Venises
de Paul Morand

critiqué par Sahkti, le 31 janvier 2008
(Genève - 50 ans)


La note:  étoiles
Venises pour la vie
"J'ai repris le chemin de Venise. Venise n'est que le fil d'un discours interrompu par de longs silences, où, de temps à autre, divers pays l'emportent, comme ils m'ont emporté"

Venises au pluriel car elles sont plusieurs, les facettes de la ville à avoir séduit Paul Morand entre 1906 et 1971. A travers la Cité des Doges à laquelle il voue un rapport d'amour parfois proche de la haine, c'est lui que Morand décrit dans ce recueil mi-journal mi-autobiographie à la langue poétique.
La ville est dépeinte dans sa splendeur et ses misères à travers des réflexions disséminées ci et là, des fragments, des textes qui évoquent non seulement son histoire mais également l'époque qui l'abrite, la première et la seconde guerres, la culture, la société des années 20-30-40-50..., les amis auteurs et les nombreux voyages.
Un livre très personnel dont le lecteur pourrait se sentir écarté si il ne ressent que peu ou guère d'empathie pour Venise, si la vie de Paul Morand lui échappe et tout le reste aussi.
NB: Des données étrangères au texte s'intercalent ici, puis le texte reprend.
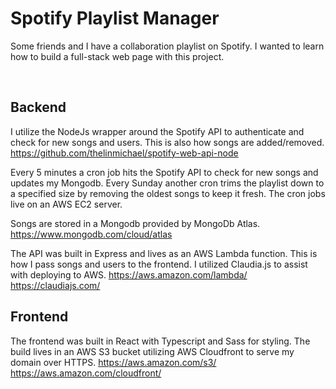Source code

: # Spotify Playlist Manager

Some friends and I have a collaboration playlist on Spotify. I wanted to learn how to build a full-stack web page with this project. 

<br/>

## Backend

I utilize the NodeJs wrapper around the Spotify API to authenticate and check for new songs and users. This is also how songs are added/removed.
https://github.com/thelinmichael/spotify-web-api-node

Every 5 minutes a cron job hits the Spotify API to check for new songs and updates my Mongodb. Every Sunday another cron trims the playlist down to a specified size by removing the oldest songs to keep it fresh. The cron jobs live on an AWS EC2 server.

Songs are stored in a Mongodb provided by MongoDb Atlas.
https://www.mongodb.com/cloud/atlas

The API was built in Express and lives as an AWS Lambda function. This is how I pass songs and users to the frontend. I utilized Claudia.js to assist with deploying to AWS.
https://aws.amazon.com/lambda/
https://claudiajs.com/

## Frontend

The frontend was built in React with Typescript and Sass for styling. The build lives in an AWS S3 bucket utilizing AWS Cloudfront to serve my domain over HTTPS.
https://aws.amazon.com/s3/
https://aws.amazon.com/cloudfront/
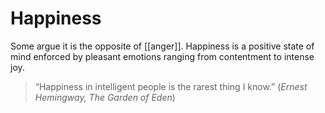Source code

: # Happiness
Some argue it is the opposite of [[anger]]. Happiness is a positive state of mind enforced by pleasant emotions ranging from contentment to intense joy.

> “Happiness in intelligent people is the rarest thing I know.”
> (*Ernest Hemingway, The Garden of Eden*)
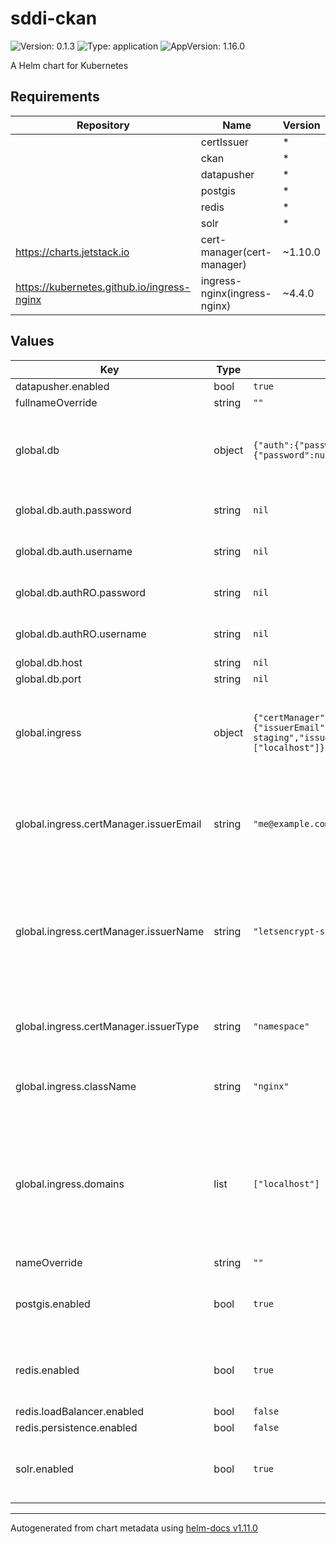 # sddi-ckan

![Version: 0.1.3](https://img.shields.io/badge/Version-0.1.3-informational?style=flat-square) ![Type: application](https://img.shields.io/badge/Type-application-informational?style=flat-square) ![AppVersion: 1.16.0](https://img.shields.io/badge/AppVersion-1.16.0-informational?style=flat-square)

A Helm chart for Kubernetes

## Requirements

| Repository | Name | Version |
|------------|------|---------|
|  | certIssuer | * |
|  | ckan | * |
|  | datapusher | * |
|  | postgis | * |
|  | redis | * |
|  | solr | * |
| https://charts.jetstack.io | cert-manager(cert-manager) | ~1.10.0 |
| https://kubernetes.github.io/ingress-nginx | ingress-nginx(ingress-nginx) | ~4.4.0 |

## Values

| Key | Type | Default | Description |
|-----|------|---------|-------------|
| datapusher.enabled | bool | `true` |  |
| fullnameOverride | string | `""` | Override fullname |
| global.db | object | `{"auth":{"password":null,"username":null},"authRO":{"password":null,"username":null},"host":null,"port":null}` | Database settings. This is only required, if an external database shall be used. |
| global.db.auth.password | string | `nil` | Database password of the rw user |
| global.db.auth.username | string | `nil` | Database username of the rw user |
| global.db.authRO.password | string | `nil` | Database password of the ro user |
| global.db.authRO.username | string | `nil` | Database password of the ro user |
| global.db.host | string | `nil` | Database host |
| global.db.port | string | `nil` | Database port |
| global.ingress | object | `{"certManager":{"issuerEmail":"me@example.com","issuerName":"letsencrypt-staging","issuerType":"namespace"},"className":"nginx","domains":["localhost"]}` | Fully qualified domain name, used for all Ingress routes. Use localhost for local testing deployments. |
| global.ingress.certManager.issuerEmail | string | `"me@example.com"` | eMail address for ACME registration with Let's Encrypt. Only used for issuerType = namespace. |
| global.ingress.certManager.issuerName | string | `"letsencrypt-staging"` | Name of the Issuer to use. For certManager.type = namespace `letsencrypt-staging`, `letsencrypt-production` and `self-signed` are available. |
| global.ingress.certManager.issuerType | string | `"namespace"` | Type of [cert-manager](https://cert-manager.io/docs/) Issuer: Use either "namespace" or "cluster". |
| global.ingress.className | string | `"nginx"` | Name of the [IngressClass](https://kubernetes.io/docs/concepts/services-networking/ingress/#ingress-class) to use in Ingress routes. |
| global.ingress.domains | list | `["localhost"]` | List of [FQDNs](https://de.wikipedia.org/wiki/Fully-Qualified_Host_Name) for this Ingress. Note: All FQDNs will be used for Ingress hosts and TLS certificate. The global setting overwrites this setting in subcharts. |
| nameOverride | string | `""` | Override name |
| postgis.enabled | bool | `true` | Enable/disable database instance. Disable, if an external database is used. |
| redis.enabled | bool | `true` | Enable/disable Redis instance. Disable, if an external Redis instance is used. |
| redis.loadBalancer.enabled | bool | `false` |  |
| redis.persistence.enabled | bool | `false` |  |
| solr.enabled | bool | `true` | Enable/disable Apache Solr instance. Disable, if an external Solr instance is used. |

----------------------------------------------
Autogenerated from chart metadata using [helm-docs v1.11.0](https://github.com/norwoodj/helm-docs/releases/v1.11.0)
Texte sur le ton de la confidentialité, récit intimiste, il se dégage de l'ensemble une torpeur bien agréable qui donne envie de voyager et puis, aussi, d'aimer cette ville, malgré ses défauts.
Rêveries et fantasmes à propos de Venise 7 étoiles

Le passé trouble de l'auteur sous l'Occupation m'a détourné de son oeuvre ; néanmoins, passionné de Venise, je ne pouvais que finir par me tourner vers ce livre, afin de me confronter à une nouvelle vision personnelle de cette ville et de compléter la mosaïque de représentations dont elle fait l'objet.
Aussi le pluriel du titre invite-t-il à ce genre de logique ; et une suite de rêveries et fantasmes nous est bien livrée ici, tant les siennes pendant les trois premiers quarts du XXème siècle que ceux de ses contemporains ou de plus anciens. Morand décrit sa perception personnelle, parfois déformée par le souvenir et les propos rapportés par d'autres, comme Proust, Nietzsche ou Cocteau, notamment. Il y montre ce qui est remarquable, beaucoup plus prosaïque, et en constitue une sorte d'attirance-répulsion étonnante, d'autant que ce livre est condensé de manière synthétique en de cours fragments. Partiel, transfiguré, il reste intéressant.